As shown in the figure an inductor of inductance $$200$$ mH is connected to an AC source of emf $$220$$ V and frequency $$50$$ Hz. The instantaneous voltage of the source is $$0$$ V when the peak value of current is $$\frac{\sqrt{a}}{\pi}$$ A. The value of $$a$$ is ______.

We need to find the value of $$a$$ for a purely inductive AC circuit where an inductor is connected across an alternating electromotive force (emf) source.

1. Identify the Given Data

• Inductance ($$L$$) = $$200\text{ mH} = 200 \times 10^{-3}\text{ H} = 0.2\text{ H}$$
• RMS Voltage ($$V_{rms}$$) = $$220\text{ V}$$
• Frequency ($$f$$) = $$50\text{ Hz}$$
• Peak Current ($$I_0$$) = $$\frac{\sqrt{a}}{\pi}\text{ A}$$

Note: In a purely inductive circuit, the current lags the voltage by $$90^\circ$$ ($$\frac{\pi}{2}$$ radians).
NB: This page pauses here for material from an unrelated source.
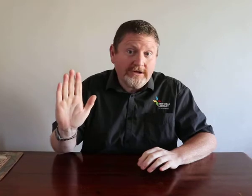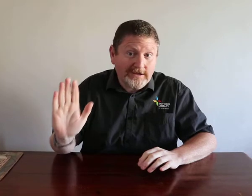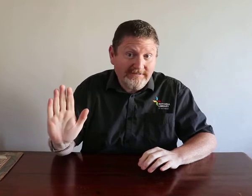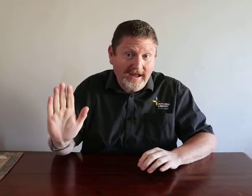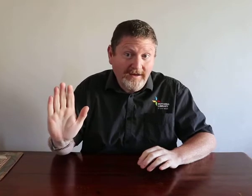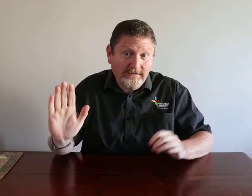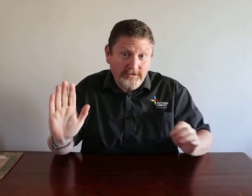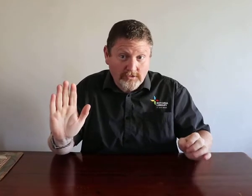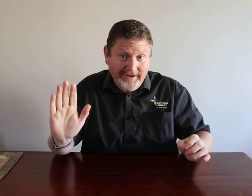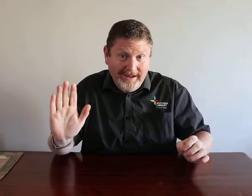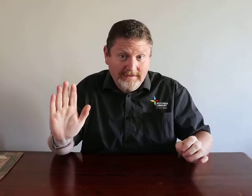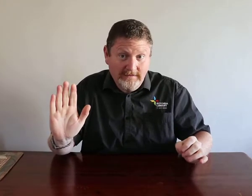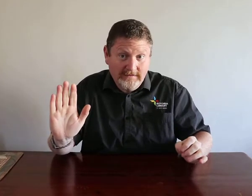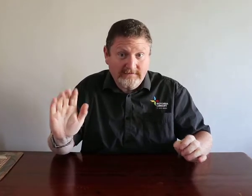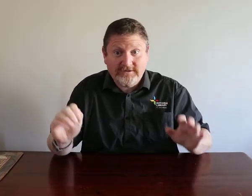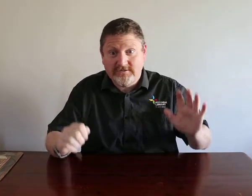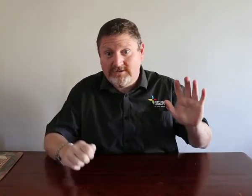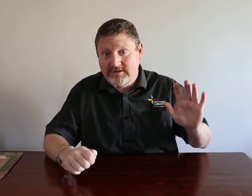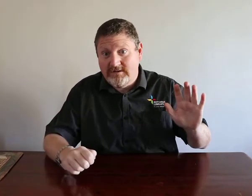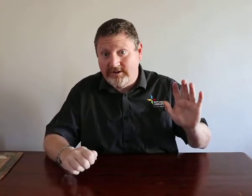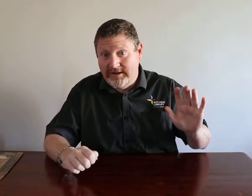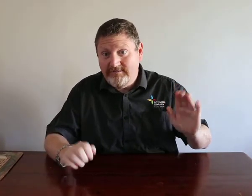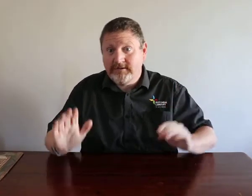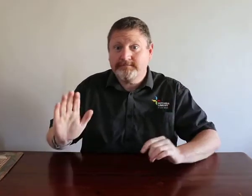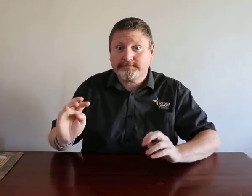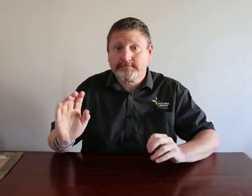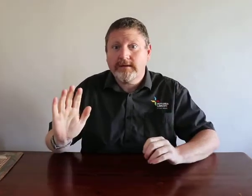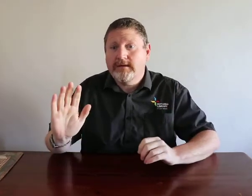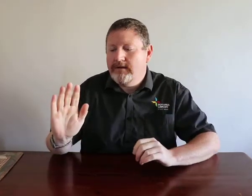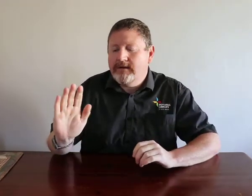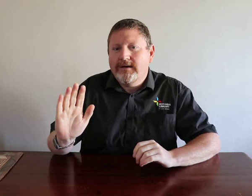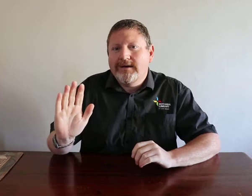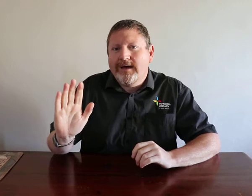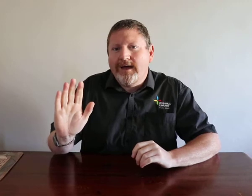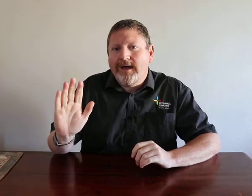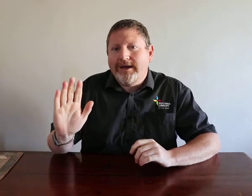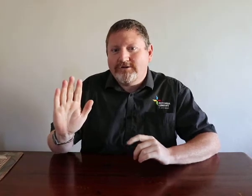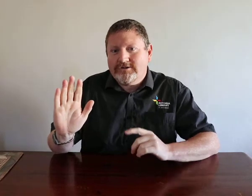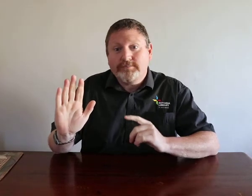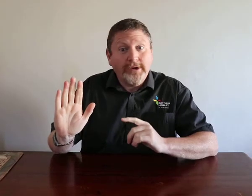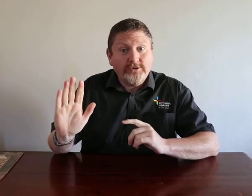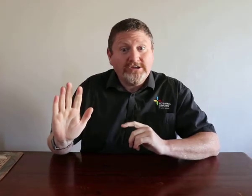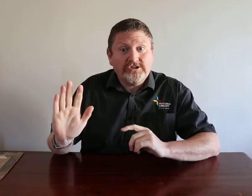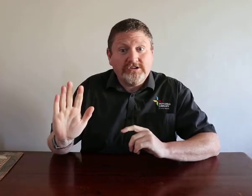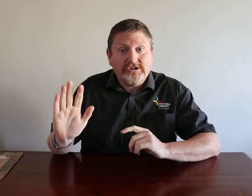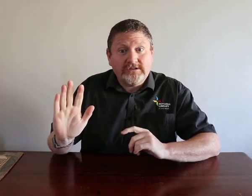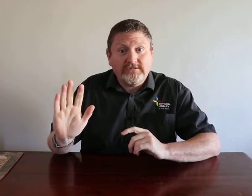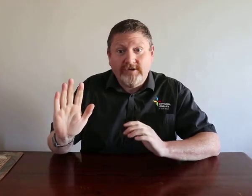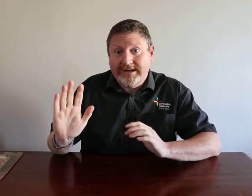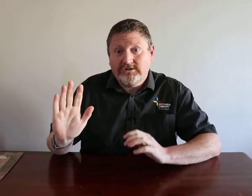your left hand if you are right handed. Vice versa if you are left. And you just point to each digit for each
Consequently, when the instantaneous voltage of the source drops to $$0\text{ V}$$, the current reaches its maximum magnitude (peak value $$I_0$$).
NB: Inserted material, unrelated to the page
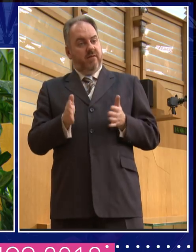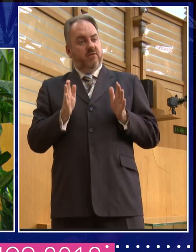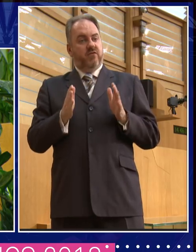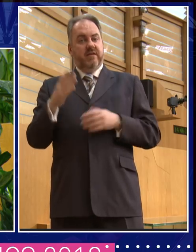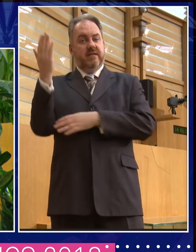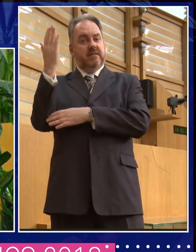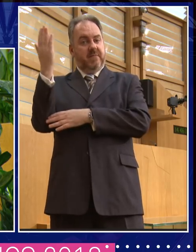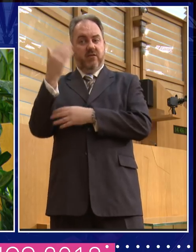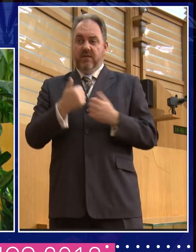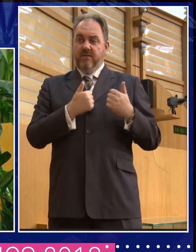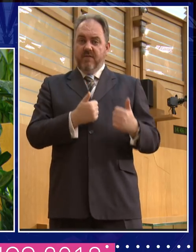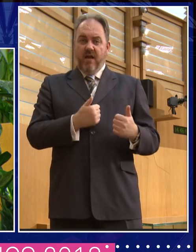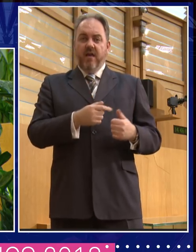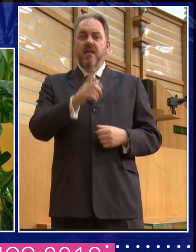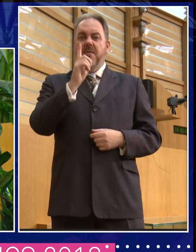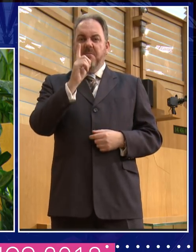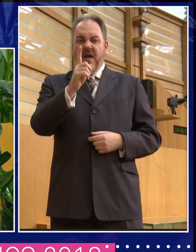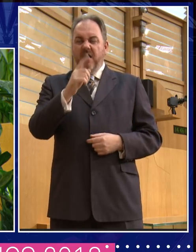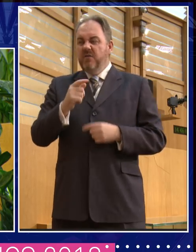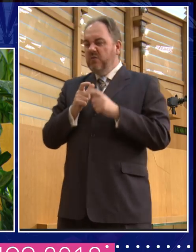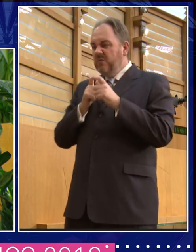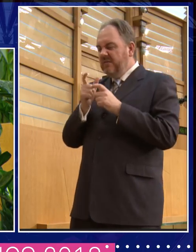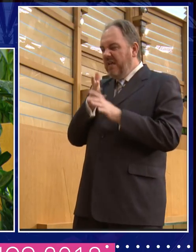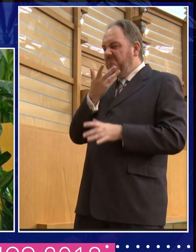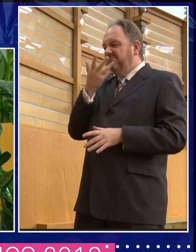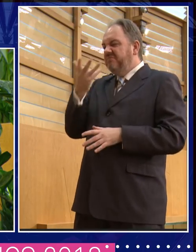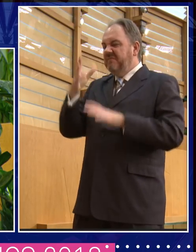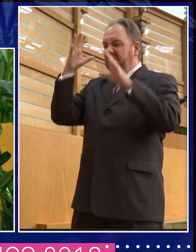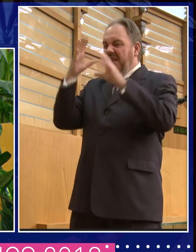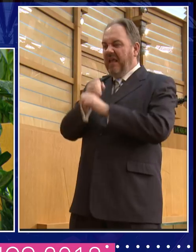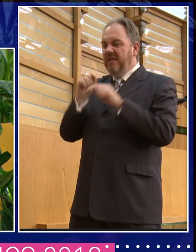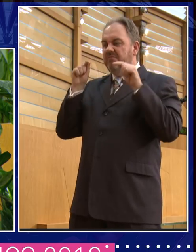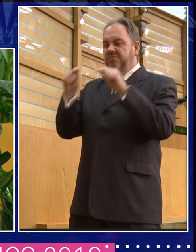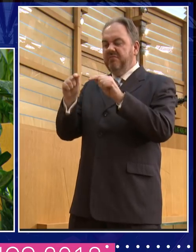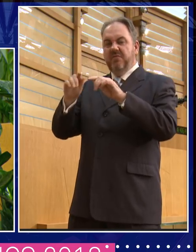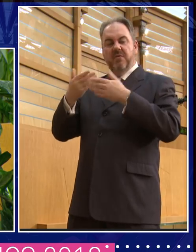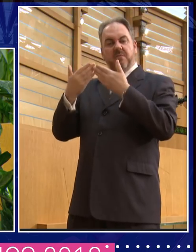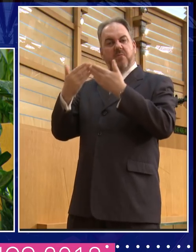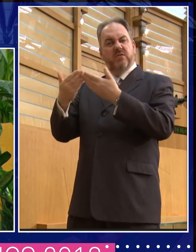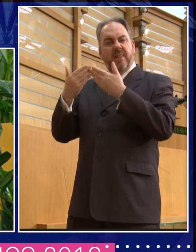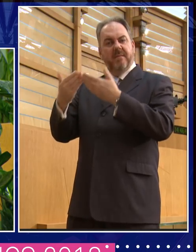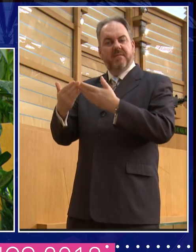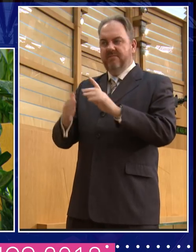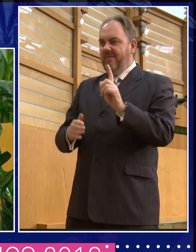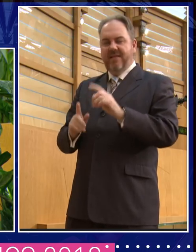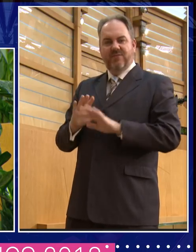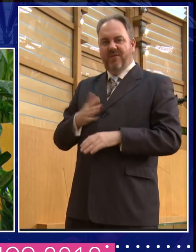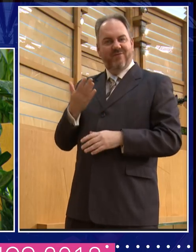includes the right to go and stir up hatred against Muslims, um, or any other minority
2. Calculate the Inductive Reactance ($$X_L$$)

The opposition offered by the inductor to the AC flow is given by:

$$X_L = \omega L = 2\pi f L$$

Substituting the given values:

$$X_L = 2 \times \pi \times 50 \times 0.2 = 20\pi\ \Omega$$

3. Calculate the Peak Voltage ($$V_0$$)

The relationship between the alternating source's peak voltage and its RMS value is:

$$V_0 = V_{rms} \times \sqrt{2} = 220\sqrt{2}\text{ V}$$

4. Calculate the Peak Current ($$I_0$$)

Using Ohm's law for an alternating inductive circuit network:

$$I_0 = \frac{V_0}{X_L}$$

Substituting our expressions for $$V_0$$ and $$X_L$$ yields:

$$I_0 = \frac{220\sqrt{2}}{20\pi} = \frac{11\sqrt{2}}{\pi}\text{ A}$$

5. Solve for $$a$$

We equate our derived value of peak current to the given mathematical form:

$$\frac{\sqrt{a}}{\pi} = \frac{11\sqrt{2}}{\pi}$$

Canceling out the common denominator $$\pi$$ from both sides gives:

$$\sqrt{a} = 11\sqrt{2}$$

Squaring both sides of the equation to isolate $$a$$:

$$a = (11\sqrt{2})^2 = 121 \times 2 = 242$$

Therefore, the value of $$a$$ is 242.